|Title||Metabolic and physiological studies of Corynebacterium glutamicum mutants.|
|Publication Type||Journal Article|
|Year of Publication||1997|
|Authors||Park, SM, Sinskey, AJ, Stephanopoulos, G|
|Date Published||1997 Sep 20|
The physiology and central carbon metabolism of Corynebacterium glutamicum was investigated through the study of specific disruption mutants. Mutants deficient in phosphoenolpyruvate carboxylase (PPC) and/or pyruvate kinase (PK) activity were constructed by disrupting the corresponding gene(s) via transconjugation. Standard batch fermentations were carried out with these mutants and results were evaluated in the context of intracellular flux analysis. The following were determined. (a) There is a significant reduction in the glycolytic pathway flux in the pyruvate kinase deficient mutants during growth on glucose, also evidenced by secretion of dihydroxyacetone and glyceraldehyde.
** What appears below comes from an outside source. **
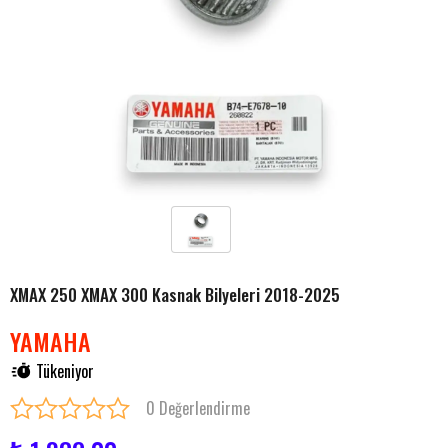
XMAX 250 XMAX 300 Kasnak Bilyeleri 2018-2025
YAMAHA
Tükeniyor
0 Değerlendirme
The resulting metabolic overflow is accommodated by the pentose phosphate pathway (PPP) acting as mechanism for dissimilating, in the form of CO(2), large amounts of accumulated intermediates. (b) The high activity through the PPP causes an overproduction of reducing power in the form of NADPH. The overproduction of biosynthetic reducing power, as well as the shortage of NADPH produced via the tricarboxylic acid cycle (as evidenced by a reduced citrate synthase flux), are compensated by an increased activity of the transhydrogenase (THD) enzyme catalyzing the reaction NADPH + NAD(+)<-->NADP(+) + NADH. The presence of active THD was also confirmed directly by enzymatic assays. (c) Specific glucose uptake rates declined during the course of fermentation and this decline was more pronounced in the case of a double mutant strain deficient in both PPC and PK. Specific ATP consumption rates similarly declined during the course of the batch. However, they were approximately the same for all strains, indicating that energetic requirements for biosynthesis and maintenance are independent of the specific genetic background of a strain. The above results underline the importance of intracellular flux analysis, not only for producing a static set of intracellular flux estimates, but also for uncovering changes occurring in the course of a batch fermentation or as result of specific genetic modifications.